Metadata-Version: 2.1
Name: prosimos
Version: 1.2.3
Summary: 
Author: Iryna Halenok, Orlenys López Pintado
Requires-Python: >=3.8,<3.12
Classifier: Programming Language :: Python :: 3
Classifier: Programming Language :: Python :: 3.8
Classifier: Programming Language :: Python :: 3.9
Classifier: Programming Language :: Python :: 3.10
Classifier: Programming Language :: Python :: 3.11
Requires-Dist: click (>=8.1.3,<9.0.0)
Requires-Dist: numpy (>=1.24.3,<2.0.0)
Requires-Dist: pandas (>=2.0.1,<3.0.0)
Requires-Dist: pm4py (>=2.7.4,<3.0.0)
Requires-Dist: python-dateutil (>=2.8.2,<3.0.0)
Requires-Dist: pytz (>=2023.3,<2024.0)
Requires-Dist: scipy (>=1.10.1,<2.0.0)
Description-Content-Type: text/markdown

# Prosimos

Prosimos is a Business Process Simulation Engine that supports differentiated resources. 
Prosimos considers resource pools formed by a set of resources (process participants) with different profiles. 
For example, each resource has individual calendars, costs, and a differentiated performance to execute the process activities. 
Besides, pools can share resources, i.e., a resource may play different roles in the organization, thus performing several tasks.

## Requirements

- Python 3.8+
- Poetry 1.4.2
- For dependencies, please, check `pyproject.toml`

## Getting Started

    git clone https://github.com/AutomatedProcessImprovement/Prosimos.git

Set up Python environment using Poetry tool:

    poetry install

Once all the dependencies all installed, open a terminal and from the root folder run the following comand (i.e., all in one line):

    poetry run prosimos start-simulation --bpmn_path <Path to the BPMN file with the process model> 
                                         --json_path <Path to the JSON file with the differentiated simulation parameters>
                                         --total_cases <Number of process instances to simulate>
                                         --log_out_path <(Optional) Path to the CSV file to save the statistics/metrics after running the simulations>
                                         --stat_out_path <(Optional) Path to the CSV file to save the event-log of the simulation>
                                         --starting_at <(Optional) Date-time of the first process case in the simulation as a string. For example, 2022-06-21T13:22:30.035185+03:00>

The last three parameters are optional. 
If none of the output file paths **_stat_out_path_** and **_log_out_path_** are provided, then **_stat_out_path_** is used by default, and the statistics file generated in the current directory. 
If parameter **_starting_at_** is not provided, the current date-time is assigned as starting point for the simulation.

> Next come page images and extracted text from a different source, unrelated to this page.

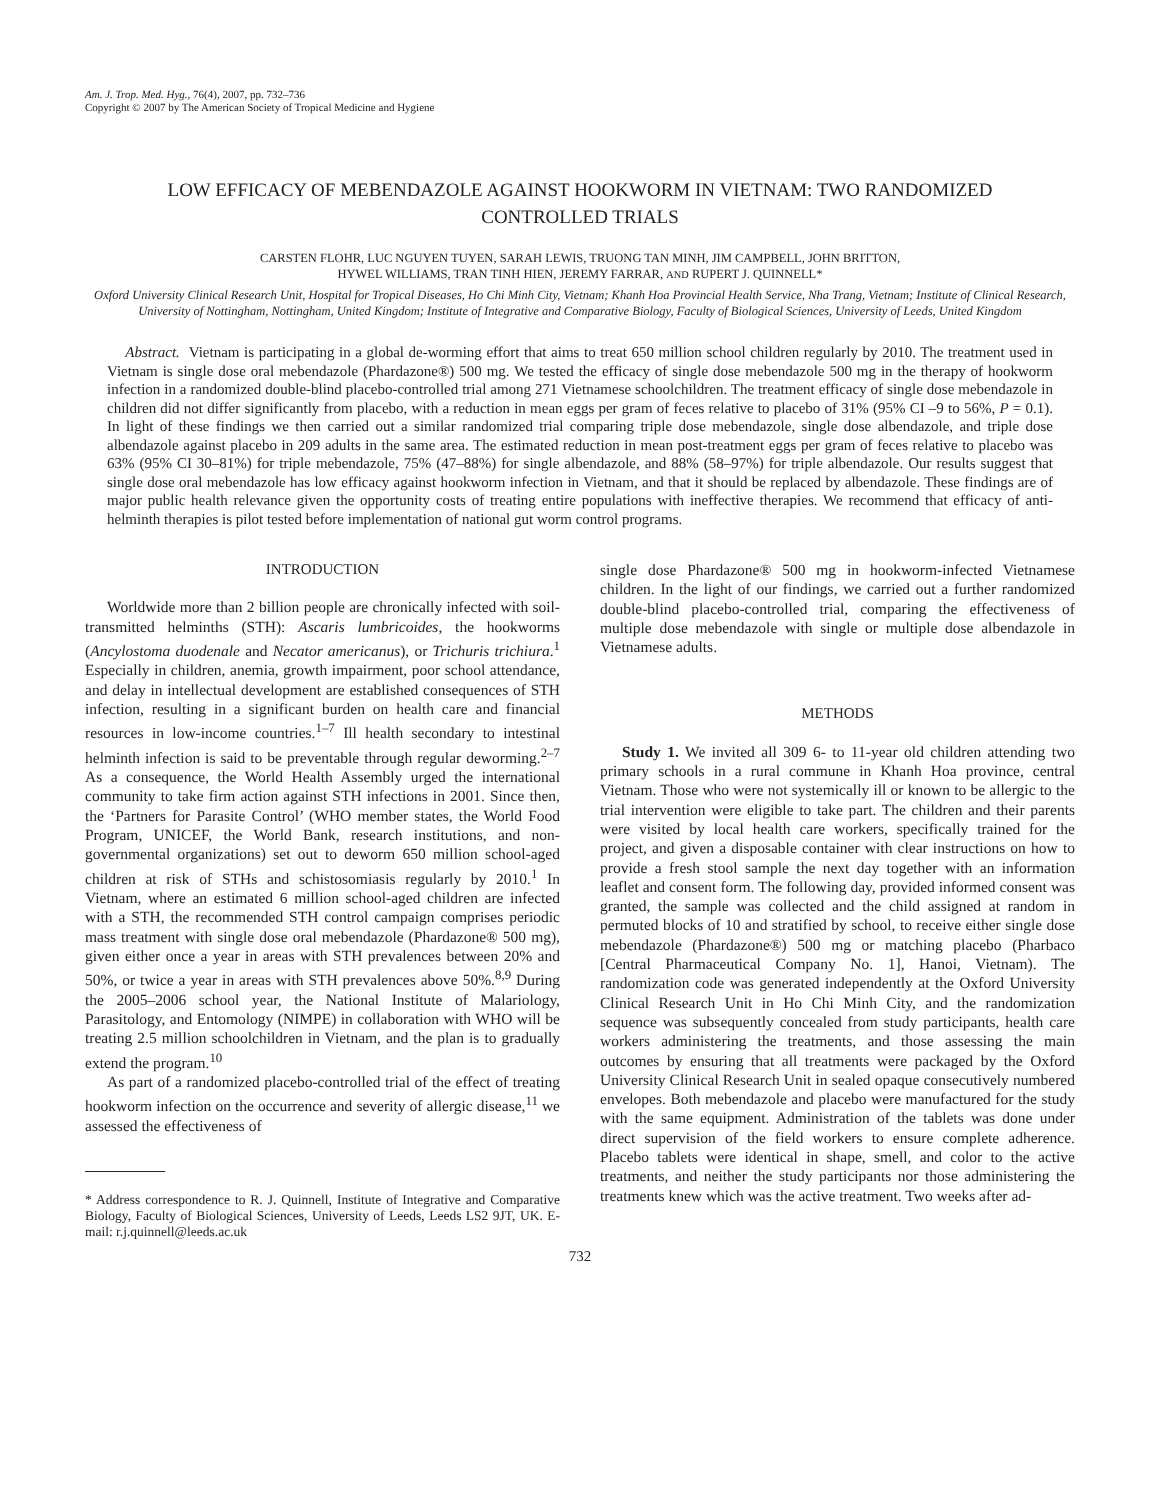Am. J. Trop. Med. Hyg., 76(4), 2007, pp. 732–736
Copyright © 2007 by The American Society of Tropical Medicine and Hygiene
LOW EFFICACY OF MEBENDAZOLE AGAINST HOOKWORM IN VIETNAM: TWO RANDOMIZED CONTROLLED TRIALS
CARSTEN FLOHR, LUC NGUYEN TUYEN, SARAH LEWIS, TRUONG TAN MINH, JIM CAMPBELL, JOHN BRITTON,
HYWEL WILLIAMS, TRAN TINH HIEN, JEREMY FARRAR, AND RUPERT J. QUINNELL*
Oxford University Clinical Research Unit, Hospital for Tropical Diseases, Ho Chi Minh City, Vietnam; Khanh Hoa Provincial Health Service, Nha Trang, Vietnam; Institute of Clinical Research, University of Nottingham, Nottingham, United Kingdom; Institute of Integrative and Comparative Biology, Faculty of Biological Sciences, University of Leeds, United Kingdom
Abstract. Vietnam is participating in a global de-worming effort that aims to treat 650 million school children regularly by 2010. The treatment used in Vietnam is single dose oral mebendazole (Phardazone®) 500 mg. We tested the efficacy of single dose mebendazole 500 mg in the therapy of hookworm infection in a randomized double-blind placebo-controlled trial among 271 Vietnamese schoolchildren. The treatment efficacy of single dose mebendazole in children did not differ significantly from placebo, with a reduction in mean eggs per gram of feces relative to placebo of 31% (95% CI –9 to 56%, P = 0.1). In light of these findings we then carried out a similar randomized trial comparing triple dose mebendazole, single dose albendazole, and triple dose albendazole against placebo in 209 adults in the same area. The estimated reduction in mean post-treatment eggs per gram of feces relative to placebo was 63% (95% CI 30–81%) for triple mebendazole, 75% (47–88%) for single albendazole, and 88% (58–97%) for triple albendazole. Our results suggest that single dose oral mebendazole has low efficacy against hookworm infection in Vietnam, and that it should be replaced by albendazole. These findings are of major public health relevance given the opportunity costs of treating entire populations with ineffective therapies. We recommend that efficacy of anti-helminth therapies is pilot tested before implementation of national gut worm control programs.
INTRODUCTION
Worldwide more than 2 billion people are chronically infected with soil-transmitted helminths (STH): Ascaris lumbricoides, the hookworms (Ancylostoma duodenale and Necator americanus), or Trichuris trichiura.<sup>1</sup> Especially in children, anemia, growth impairment, poor school attendance, and delay in intellectual development are established consequences of STH infection, resulting in a significant burden on health care and financial resources in low-income countries.<sup>1–7</sup> Ill health secondary to intestinal helminth infection is said to be preventable through regular deworming.<sup>2–7</sup> As a consequence, the World Health Assembly urged the international community to take firm action against STH infections in 2001. Since then, the ‘Partners for Parasite Control’ (WHO member states, the World Food Program, UNICEF, the World Bank, research institutions, and non-governmental organizations) set out to deworm 650 million school-aged children at risk of STHs and schistosomiasis regularly by 2010.<sup>1</sup> In Vietnam, where an estimated 6 million school-aged children are infected with a STH, the recommended STH control campaign comprises periodic mass treatment with single dose oral mebendazole (Phardazone® 500 mg), given either once a year in areas with STH prevalences between 20% and 50%, or twice a year in areas with STH prevalences above 50%.<sup>8,9</sup> During the 2005–2006 school year, the National Institute of Malariology, Parasitology, and Entomology (NIMPE) in collaboration with WHO will be treating 2.5 million schoolchildren in Vietnam, and the plan is to gradually extend the program.<sup>10</sup>
As part of a randomized placebo-controlled trial of the effect of treating hookworm infection on the occurrence and severity of allergic disease,<sup>11</sup> we assessed the effectiveness of
* Address correspondence to R. J. Quinnell, Institute of Integrative and Comparative Biology, Faculty of Biological Sciences, University of Leeds, Leeds LS2 9JT, UK. E-mail: r.j.quinnell@leeds.ac.uk
single dose Phardazone® 500 mg in hookworm-infected Vietnamese children. In the light of our findings, we carried out a further randomized double-blind placebo-controlled trial, comparing the effectiveness of multiple dose mebendazole with single or multiple dose albendazole in Vietnamese adults.
METHODS
Study 1. We invited all 309 6- to 11-year old children attending two primary schools in a rural commune in Khanh Hoa province, central Vietnam. Those who were not systemically ill or known to be allergic to the trial intervention were eligible to take part. The children and their parents were visited by local health care workers, specifically trained for the project, and given a disposable container with clear instructions on how to provide a fresh stool sample the next day together with an information leaflet and consent form. The following day, provided informed consent was granted, the sample was collected and the child assigned at random in permuted blocks of 10 and stratified by school, to receive either single dose mebendazole (Phardazone®) 500 mg or matching placebo (Pharbaco [Central Pharmaceutical Company No. 1], Hanoi, Vietnam). The randomization code was generated independently at the Oxford University Clinical Research Unit in Ho Chi Minh City, and the randomization sequence was subsequently concealed from study participants, health care workers administering the treatments, and those assessing the main outcomes by ensuring that all treatments were packaged by the Oxford University Clinical Research Unit in sealed opaque consecutively numbered envelopes. Both mebendazole and placebo were manufactured for the study with the same equipment. Administration of the tablets was done under direct supervision of the field workers to ensure complete adherence. Placebo tablets were identical in shape, smell, and color to the active treatments, and neither the study participants nor those administering the treatments knew which was the active treatment. Two weeks after ad-
732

## Simulation Input File Formats 

The first input parameter described by **_--bpmn_path_** is a process model written in the Business Process Model and Notation 
([BPMN Standard](https://www.bpmn.org/#:~:text=BPMN%20is%20a%20standard%20set,the%20communication%20between%20independent%20processes)).
Note that **Prosimos** only extracts the information related to the control-flow from the BPMN model, 
i.e., the tasks, gateways, and their relations from the flow-arcs. 
The information associated with the remaining simulation parameters, 
e.g., arrival time distributions, resource tasks associations, calendars, branching probabilities and task duration distributions, 
are specified separately in a JSON file.  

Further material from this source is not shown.